I was very disappointed by this self-indulgent, self-engrandizing piece of pulp. Mr. Ferry obviously wrote this as an antidote to his insecurity and it expresses a poor attempt at both self-examination and historical analysis. This product is an insult to the reader's intelligence; a grand waste of time to read. I don't think the Anglican church got rid of Mr. Ferry for the reasons he would have us believe. I think it was his apparent obstinacy, and inability to subject himself to the authority of the church! There are many gay priests in the Anglican church who have not left their lovers (of which the church is aware). Mr. Ferry was obviously looking to grand stand at the time, and to create a name for himself! This is a sad testament and not worthy of a major motion picture.
I for one was not interested in his vanity, misrepresentations, half-truths, and rantings.

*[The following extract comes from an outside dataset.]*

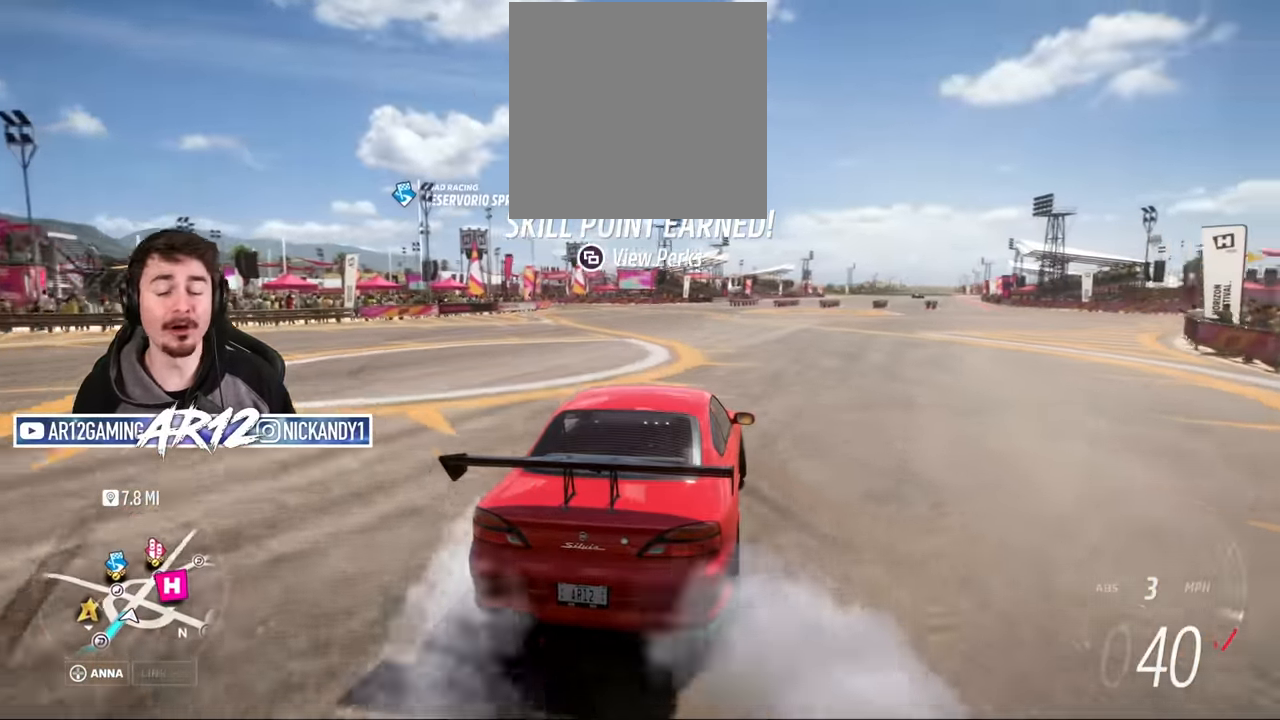
{"buttons": ["R2"], "left_stick": "up-left", "right_stick": "center", "events": [[84, "left_stick", "left"], [201, "R2", "up"], [284, "R2", "down"], [401, "left_stick", "up-left"]]}
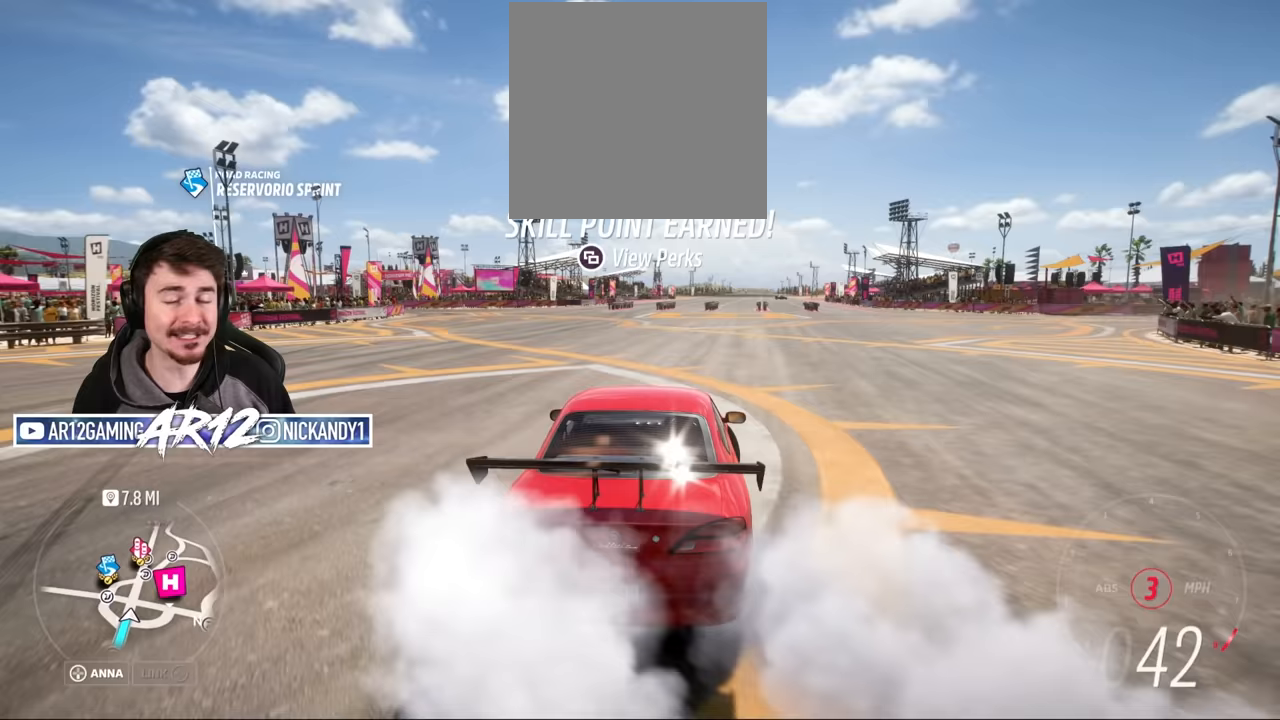
{"buttons": ["R2"], "left_stick": "left", "right_stick": "center", "events": [[33, "left_stick", "center"], [217, "left_stick", "left"], [350, "R2", "up"], [484, "R2", "down"]]}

I read this book quite some time ago for two reasons: first, for the subject matter and second, because it is Canadian. I found it interesting....I am glad I read it...but it did absolutely nothing to change my belief regarding homosexual practice and obedience to Christ. This priest (Mr. Ferry), should indeed receive the compassion he longs for, however I see him heading in that dangerous direction many take: "Well, God must be wrong or I am simply misinterpreting what He is saying because this is how I feel, this is who I am." How many of us daily struggle with things that are against the will of God yet seem to fit like a glove in our lives? We were never promised freedom from suffering in this earthly life; God did not spare His own Son the suffering that was required to ransom us. Mr Ferry paints us a stark portrait of humanity but it is not as stark a portrait as the one Scripture reveals. To Mr.Ferry, I would say: never, never take your eyes off of Christ but count your suffering as joy before the Lord as so many have done before you. Please abandon your attempt to make others follow your journey away from the cross.